→ Given passage
Class 8 Civics Chapter 7 Understanding Marginalisation Important Questions and Answers
CBSE Class 8 Civics Chapter 7 Understanding Marginalisation Important Questions cover the major concepts of the chapter. Solving answers of these important questions help students to revise the Chapter most competently. We prepared these questions as per the latest NCERT book and CBSE syllabus. Practising the questions before the exam will ensure excellent marks in the exam.
CBSE Class 8 Civics Chapter 7 Understanding Marginalisation Important Questions PDF
Very Short Answer Type Questions
1. How many different Adivasi groups are there in India?
Answer: There are over 500 different Adivasi groups in India.
2. Name any four states where Adivasis are in great numbers. [V. Imp.]
Answer: Chhattisgarh, Jharkhand, Madhya Pradesh and Orissa.
3. How are Adivasi societies most distinctive? Give one point. [V. Imp.]
Answer: There is often very little hierarchy among them.
4. How are Adivasis usually portrayed?
Answer: They are usually portrayed in Stereotypical ways in colourful clothes, headgear and through their dancing.
5. What do we usually think about Adivasis?
Answer: We usually think that Adivasis are exotic, primitive and backward.
6. What is the population of Adivasis in Assam? [Imp.]
Answer: There are 70 lakhs Adivasis in Assam.
7. How is Niyamgiri viewed by Dongarria Konds?
Answer: Dongarria Konds, an Adi vasi community, view Niyamgiri as the sacred mountain.

→ Given data

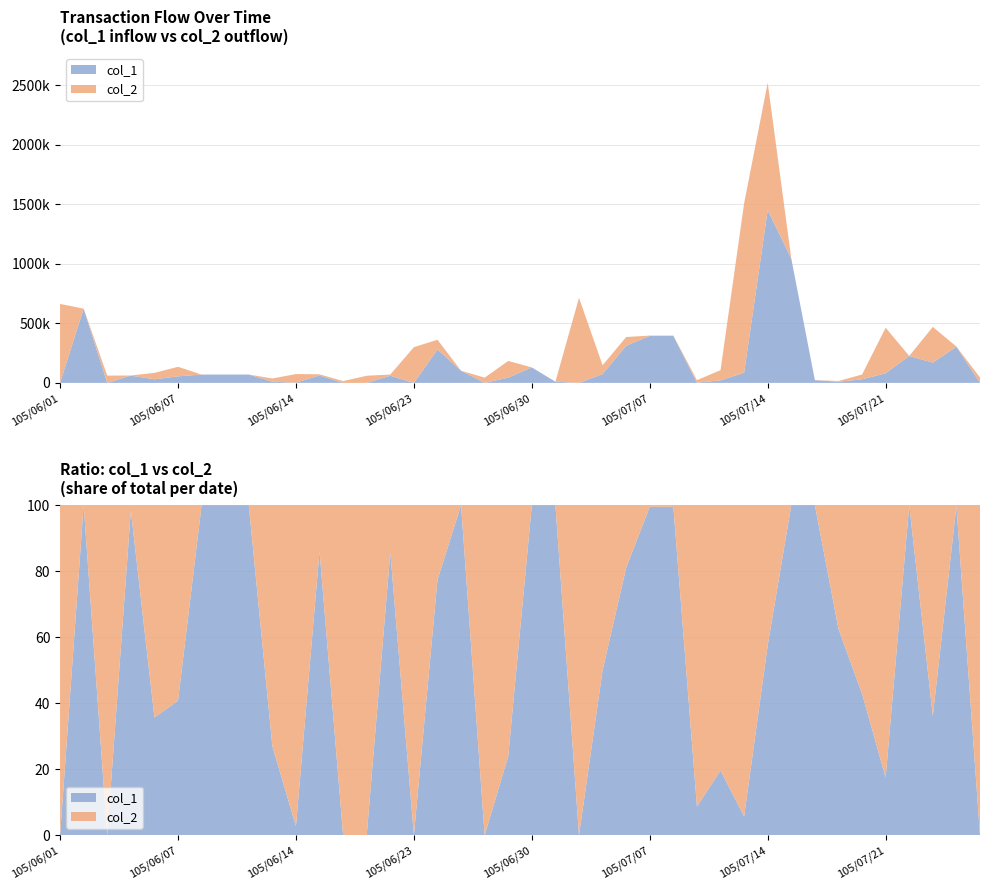

Reading right to left, list all the values displayed in this chart.

col_1: 105/08/01=0	105/07/26=304000	105/07/25=170000	105/07/22=226000	105/07/21=81000	105/07/20=30000	105/07/19=10000	105/07/18=23000	105/07/15=1043000	105/07/14=1450000	105/07/13=86000	105/07/12=21000	105/07/11=2000	105/07/08=395000	105/07/07=395000	105/07/06=312000	105/07/05=74000	105/07/04=0	105/07/01=10000	105/06/30=130000	105/06/29=44000	105/06/28=0	105/06/27=102000	105/06/24=280000	105/06/23=0	105/06/22=60000	105/06/21=0	105/06/17=0	105/06/15=62000	105/06/14=2000	105/06/13=10000	105/06/10=70000	105/06/09=70000	105/06/08=70000	105/06/07=55000	105/06/06=30000	105/06/04=61000	105/06/03=0	105/06/02=623000	105/06/01=0
col_2: 105/08/01=45000	105/07/26=1000	105/07/25=300000	105/07/22=0	105/07/21=382000	105/07/20=40000	105/07/19=6000	105/07/18=0	105/07/15=0	105/07/14=1069000	105/07/13=1421000	105/07/12=86000	105/07/11=21000	105/07/08=2000	105/07/07=2000	105/07/06=73000	105/07/05=74000	105/07/04=714000	105/07/01=0	105/06/30=0	105/06/29=140000	105/06/28=44000	105/06/27=0	105/06/24=82000	105/06/23=300000	105/06/22=10000	105/06/21=60000	105/06/17=15000	105/06/15=10000	105/06/14=72000	105/06/13=27000	105/06/10=0	105/06/09=0	105/06/08=0	105/06/07=80000	105/06/06=54000	105/06/04=1000	105/06/03=61000	105/06/02=0	105/06/01=663000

→ Description of the task
Extend the Understanding Marginalisation question set from the point where it stops, writing further numbered questions with their answers in the same style.

→ Answer for this exercise
8. Why are Muslims considered as a marginalised community in India today?
Answer: It is because in comparison to other communities, they have always been deprived of the benefits of socioeconomic development.
9. How are Muslims usually identified?
Answer: Muslims are usually identified by their burqa, long beard and fez.
10.Which factor leads to ghettoisation of the Muslim community?
Answer: Social marginalisation of Muslims leads to ghettoisation of this community.
11.What is commonly believed about the Muslims?
Answer: It is commonly believed that the Muslims prefer to send their children to Madarsas.
12.What reality is brought in light by the Sachar Committee?
Answer: Only 4% of Muslim children are in Madarsas, whereas 66% attend government school and 30% private schools.
Short Answer Type Questions
1: Mention the levels on which marginalization can take place.
Answer: Marginalization can take place on three levels.
They are Individual Community Global.
2: Mention the Names of the communities which experience marginalization in India?
Answer: The major communities which experience marginalization in India are the Adivasis, Dalits and Muslims.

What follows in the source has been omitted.